The service not only wants to rescue the cutthroat trout from oblivion, it also hopes a cutthroat recovery will assist all the other species that depend on the flesh-colored fish. Grizzly bears, river otters, and bald eagles are just a few of the species that rely on cutthroat trout as a food source. Those species, and dozens of others, have suffered from the diminishment of the cutthroat population. Gizzly bears have long killed cutthroat trout spawning in the tributaries that flow into Yellowstone Lake. But the fish are no longer moving into the tributaries in sizable numbers and the bears are going hungry. For example, in the past, an estimated 50,000 cutthroat annually swam from the lake into Clear Creek to spawn. That number is now down to a mere 500 per annum. Unable to find fish in Clear Creek, and other nearby streams, the big bears are looking elsewhere for food. As the bears travel further afield, they are pushing into farm country. As a result, there has been an increase in human-grizzly encounters, often with disastrous results for the bears. In the Yellowstone area in 2010, seventy-five grizzly bears either died or were removed from their home territory because of a human-grizzly encounter.
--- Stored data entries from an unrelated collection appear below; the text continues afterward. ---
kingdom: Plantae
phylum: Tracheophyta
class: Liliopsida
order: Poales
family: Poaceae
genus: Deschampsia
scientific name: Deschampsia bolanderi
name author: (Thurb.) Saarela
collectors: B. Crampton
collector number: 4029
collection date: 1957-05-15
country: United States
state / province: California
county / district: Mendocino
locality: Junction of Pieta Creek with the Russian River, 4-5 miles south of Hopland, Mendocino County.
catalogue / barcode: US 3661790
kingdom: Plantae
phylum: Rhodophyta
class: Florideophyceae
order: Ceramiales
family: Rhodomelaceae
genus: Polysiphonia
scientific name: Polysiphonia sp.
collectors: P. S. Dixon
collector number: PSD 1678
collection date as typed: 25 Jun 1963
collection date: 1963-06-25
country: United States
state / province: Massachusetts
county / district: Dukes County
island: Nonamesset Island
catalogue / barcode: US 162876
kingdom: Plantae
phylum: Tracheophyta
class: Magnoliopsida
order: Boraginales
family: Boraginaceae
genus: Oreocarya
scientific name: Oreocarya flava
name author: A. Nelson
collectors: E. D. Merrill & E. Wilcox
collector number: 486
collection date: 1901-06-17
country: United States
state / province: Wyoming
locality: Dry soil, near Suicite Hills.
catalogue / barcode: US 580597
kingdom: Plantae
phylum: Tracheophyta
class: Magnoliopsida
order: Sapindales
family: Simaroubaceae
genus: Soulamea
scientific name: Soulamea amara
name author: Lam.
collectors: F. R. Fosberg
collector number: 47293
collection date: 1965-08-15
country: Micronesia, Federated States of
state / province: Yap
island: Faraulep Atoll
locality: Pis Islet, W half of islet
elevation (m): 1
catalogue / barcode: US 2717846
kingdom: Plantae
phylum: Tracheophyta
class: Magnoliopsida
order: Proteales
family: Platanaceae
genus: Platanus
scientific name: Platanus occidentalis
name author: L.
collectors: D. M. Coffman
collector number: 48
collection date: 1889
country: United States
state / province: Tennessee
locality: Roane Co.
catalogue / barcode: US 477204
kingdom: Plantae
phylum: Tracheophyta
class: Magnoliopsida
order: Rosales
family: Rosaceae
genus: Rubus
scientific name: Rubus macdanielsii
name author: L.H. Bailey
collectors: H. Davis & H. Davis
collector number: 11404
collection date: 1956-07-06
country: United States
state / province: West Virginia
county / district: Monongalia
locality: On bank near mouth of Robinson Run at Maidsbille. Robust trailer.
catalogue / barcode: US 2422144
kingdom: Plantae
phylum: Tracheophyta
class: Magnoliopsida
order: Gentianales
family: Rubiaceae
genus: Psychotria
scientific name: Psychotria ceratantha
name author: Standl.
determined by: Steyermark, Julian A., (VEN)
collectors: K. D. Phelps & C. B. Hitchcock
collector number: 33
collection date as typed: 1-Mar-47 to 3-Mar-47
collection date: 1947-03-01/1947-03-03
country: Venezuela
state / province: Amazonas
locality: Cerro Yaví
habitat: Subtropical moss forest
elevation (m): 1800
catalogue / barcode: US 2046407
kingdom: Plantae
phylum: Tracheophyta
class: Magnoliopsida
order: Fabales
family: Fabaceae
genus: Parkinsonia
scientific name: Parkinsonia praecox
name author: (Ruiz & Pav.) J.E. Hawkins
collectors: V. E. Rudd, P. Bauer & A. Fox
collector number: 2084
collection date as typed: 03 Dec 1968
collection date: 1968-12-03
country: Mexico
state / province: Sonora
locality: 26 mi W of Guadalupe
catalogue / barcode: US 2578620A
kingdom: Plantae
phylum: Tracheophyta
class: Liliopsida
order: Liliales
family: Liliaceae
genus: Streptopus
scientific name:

Park officials hope to arrest the decline of the cutthroat population through a program of increased gill netting. Since 1995, the service has employed gill nets as a means of decreasing lake trout numbers. However, that limited and ultimately ineffective program did not halt the increase in lake trout. In 2010, the service caught and killed 150,000 lake trout, but still the cutthroat continues to disappear from the lake’s waters. The service hopes to expand the use of gill nets in 2011, by increasing the number of fishing vessels on the lake and keeping those vessels on the water longer. But government officials admit that gill nets alone will not solve the problem. The lake trout will remain in the lake and they will continue to harm the cutthroat. The hope is that gill net operations will dent lake trout numbers enough to enable the cutthroat population to begin a rebound. In the years ahead, the park service may implement a more vigorous effort to decrease the lake trout population by killing the eggs of the lake trout in their spawning beds. The government is also considering the use of chemicals to specifically target the lake trout.
We wish the park service success in this effort. Yellowstone Lake, and the Greater Yellowstone Ecosystem that surrounds it, are two of the last areas in the United States with native cutthroat populations. Today, the fish is found in only 15% of its former range, much of that in the Yellowstone region. This issue goes far beyond just this one fish species. Cutthroat trout are vital to the health of the entire Greater Yellowstone Ecosystem. Cutthroat are a keystone species necessary to the survival of 40 other North American species. It is no stretch to claim that a threat to the cutthroat trout is a threat to a significant number of America’s most culturally-symbolic and ecologically-important species, including the grizzly bear.